Esto se hace especialmente claro si consideramos los diferentes ámbitos en los que se mueve el quehacer científico.

Todo investigador trabaja en dos niveles íntimamente relacionados. El primer nivel es el de los grandes conceptos o parámetros que sirven para encuadrar y entender las realidades consideradas.

Nociones como ser/existente, cuerpo, materia, forma, estructura, vida, no-vida, muerte, vacío, lleno, elemento, organismo, movimiento, tiempo, espacio, verdad, opinión, error, sensible, inteligible, ley, medida, número, estructura, movimiento, quietud, estabilidad, naturaleza, esencia, información, verificabilidad, confutación, prueba, estadística... suponen una estructura intelectual que va mucho más allá de lo que “digan” los microscopios, los tubos de ensayo y las computadoras que usan muchos científicos en su trabajo cotidiano.

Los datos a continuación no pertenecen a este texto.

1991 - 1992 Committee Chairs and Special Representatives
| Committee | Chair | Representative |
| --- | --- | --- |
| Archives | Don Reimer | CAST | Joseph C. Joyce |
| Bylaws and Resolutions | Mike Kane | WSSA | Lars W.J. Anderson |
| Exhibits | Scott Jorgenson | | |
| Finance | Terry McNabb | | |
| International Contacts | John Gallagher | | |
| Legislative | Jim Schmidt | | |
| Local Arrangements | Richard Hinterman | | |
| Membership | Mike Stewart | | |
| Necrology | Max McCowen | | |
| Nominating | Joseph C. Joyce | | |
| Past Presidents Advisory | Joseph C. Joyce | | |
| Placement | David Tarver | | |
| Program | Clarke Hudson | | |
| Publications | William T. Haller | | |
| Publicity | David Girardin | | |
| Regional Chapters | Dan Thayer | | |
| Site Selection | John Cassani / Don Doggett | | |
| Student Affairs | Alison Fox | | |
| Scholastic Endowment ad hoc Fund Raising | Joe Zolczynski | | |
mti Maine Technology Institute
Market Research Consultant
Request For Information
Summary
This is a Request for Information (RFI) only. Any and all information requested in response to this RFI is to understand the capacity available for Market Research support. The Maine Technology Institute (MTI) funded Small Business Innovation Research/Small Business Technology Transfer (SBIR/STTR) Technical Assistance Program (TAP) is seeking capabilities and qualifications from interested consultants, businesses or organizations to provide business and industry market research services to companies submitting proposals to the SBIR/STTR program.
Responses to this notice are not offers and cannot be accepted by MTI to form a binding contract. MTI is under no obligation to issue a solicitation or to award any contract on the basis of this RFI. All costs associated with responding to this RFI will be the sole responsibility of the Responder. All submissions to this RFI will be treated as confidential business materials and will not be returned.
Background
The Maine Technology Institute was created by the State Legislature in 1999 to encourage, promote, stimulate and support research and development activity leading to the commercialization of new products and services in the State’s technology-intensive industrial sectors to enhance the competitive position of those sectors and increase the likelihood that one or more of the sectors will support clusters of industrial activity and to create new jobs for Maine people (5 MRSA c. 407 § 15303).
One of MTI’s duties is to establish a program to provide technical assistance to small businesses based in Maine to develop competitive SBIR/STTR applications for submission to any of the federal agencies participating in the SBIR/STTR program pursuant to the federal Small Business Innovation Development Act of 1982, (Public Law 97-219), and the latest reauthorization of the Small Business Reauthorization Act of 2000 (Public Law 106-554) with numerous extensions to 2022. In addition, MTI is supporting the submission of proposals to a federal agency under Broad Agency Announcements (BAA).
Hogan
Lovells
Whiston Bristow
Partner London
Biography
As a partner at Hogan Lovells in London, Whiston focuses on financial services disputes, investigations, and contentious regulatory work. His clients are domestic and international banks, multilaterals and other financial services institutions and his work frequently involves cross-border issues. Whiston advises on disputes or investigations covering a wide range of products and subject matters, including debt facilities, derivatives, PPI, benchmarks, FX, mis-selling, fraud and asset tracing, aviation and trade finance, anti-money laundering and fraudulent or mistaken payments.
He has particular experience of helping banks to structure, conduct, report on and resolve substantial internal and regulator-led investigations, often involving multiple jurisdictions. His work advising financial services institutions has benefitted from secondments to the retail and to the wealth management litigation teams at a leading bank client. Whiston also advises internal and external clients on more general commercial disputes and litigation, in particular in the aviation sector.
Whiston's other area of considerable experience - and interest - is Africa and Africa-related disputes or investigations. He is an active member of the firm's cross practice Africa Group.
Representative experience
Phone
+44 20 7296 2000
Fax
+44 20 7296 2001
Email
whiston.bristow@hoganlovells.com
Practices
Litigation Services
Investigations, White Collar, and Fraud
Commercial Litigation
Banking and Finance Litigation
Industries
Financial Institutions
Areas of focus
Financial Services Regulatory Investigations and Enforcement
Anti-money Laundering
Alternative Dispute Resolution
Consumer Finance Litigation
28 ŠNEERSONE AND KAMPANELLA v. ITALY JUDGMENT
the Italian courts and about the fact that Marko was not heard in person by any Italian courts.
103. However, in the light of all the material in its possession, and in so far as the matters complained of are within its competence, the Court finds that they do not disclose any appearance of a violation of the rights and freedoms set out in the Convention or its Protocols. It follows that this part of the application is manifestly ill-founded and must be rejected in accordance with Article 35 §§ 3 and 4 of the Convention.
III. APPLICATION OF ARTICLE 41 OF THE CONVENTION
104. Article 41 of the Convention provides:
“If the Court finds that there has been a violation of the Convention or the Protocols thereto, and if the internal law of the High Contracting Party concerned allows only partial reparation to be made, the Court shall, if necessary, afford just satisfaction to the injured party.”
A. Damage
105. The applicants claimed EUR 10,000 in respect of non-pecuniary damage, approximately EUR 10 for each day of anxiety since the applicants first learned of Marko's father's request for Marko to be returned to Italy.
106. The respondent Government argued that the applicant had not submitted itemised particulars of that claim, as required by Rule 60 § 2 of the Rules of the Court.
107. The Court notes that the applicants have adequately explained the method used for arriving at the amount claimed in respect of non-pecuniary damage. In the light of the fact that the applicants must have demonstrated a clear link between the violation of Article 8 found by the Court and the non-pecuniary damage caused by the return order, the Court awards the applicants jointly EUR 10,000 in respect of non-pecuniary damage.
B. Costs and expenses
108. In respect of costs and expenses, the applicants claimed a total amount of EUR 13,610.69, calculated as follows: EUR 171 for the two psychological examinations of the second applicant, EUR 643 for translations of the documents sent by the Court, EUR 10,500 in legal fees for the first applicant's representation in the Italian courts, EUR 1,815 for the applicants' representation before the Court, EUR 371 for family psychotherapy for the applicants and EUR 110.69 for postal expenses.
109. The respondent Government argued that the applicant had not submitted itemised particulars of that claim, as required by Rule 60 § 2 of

El segundo nivel es el de las observaciones y los datos concretos objeto de estudio de cada ciencia. Tales observaciones y datos, algunos estudiados en el mundo “natural” o espontáneo (es decir, en la vida normal), otros desde experimentos que aíslan un aspecto de la realidad y dejan de lado los demás, son leídos e interpretados con la ayuda de los grandes conceptos del primer nivel.

Hay que añadir que muchas observaciones dependen de los instrumentos usados (que van desde el simple ojo hasta el recurso a aparatos sumamente sofisticados). Por lo mismo, tales observaciones no son asequibles a todos (al menos, no todos tienen dinero, tiempo o preparación para controlar ciertos datos), si bien los resultados suelen ser recogidos y divulgados a través de publicaciones científicas más o menos comprensibles por la gente.

Estas simples reflexiones dan a entender la riqueza y la complejidad que caracteriza las relaciones entre filosofía y ciencias experimentales. Se dan, además, otras relaciones que enriquecen el panorama. Por ejemplo, hay científicos que piensan como filósofos y ofrecen ideas y reflexiones más allá de los datos de sus respectivas competencias. Al mismo tiempo, en el pasado y no es algo imposible en el presente, hay filósofos que son científicos, o que se dedican a interpretar las teorías y los descubrimientos de los científicos. Pascal se movía entre la matemática y la filosofía. Newton no sólo estudiaba los cielos sino que estaba muy interesado en argumentos sumamentes variados de la filosofía y de otros ámbitos del saber. Aristóteles, en la Antigüedad, conjugaba una profunda reflexión filosófica con una enorme acumulación de datos observables sobre biología, astronomía, física, etc.

Si añadimos a lo anterior que toda actividad humana implica normas éticas, y que la ética sólo se comprende plenamente a la luz de una sana filosofía, se hace todavía más evidente que las ciencias y la filosofía conviven en un diálogo inevitable.

Vemos, en conclusión, cómo el mundo moderno, al igual que lo hiciera el mundo antiguo, necesita valorar y establecer una justa colaboración entre ciencias experimentales y filosofía, sobre todo en dos niveles: ayudar al científico a comprender cuál es su saber específico y la colocación del mismo entre los demás conocimientos humanos; y ayudar al filósofo con los datos y las reflexiones de los científicos para enriquecer y mejorar su comprensión sobre los temas centrales de la filosofía.

Si se lleva adelante esta colaboración, será posible evitar malentendidos e invasiones de campo, y se trabajará con mayor armonía a la hora de afrontar cuestiones centrales que todo ser humano, tarde o temprano, se plantea en el camino de su vida terrena y en su marcha hacia lo que existe tras la muerte.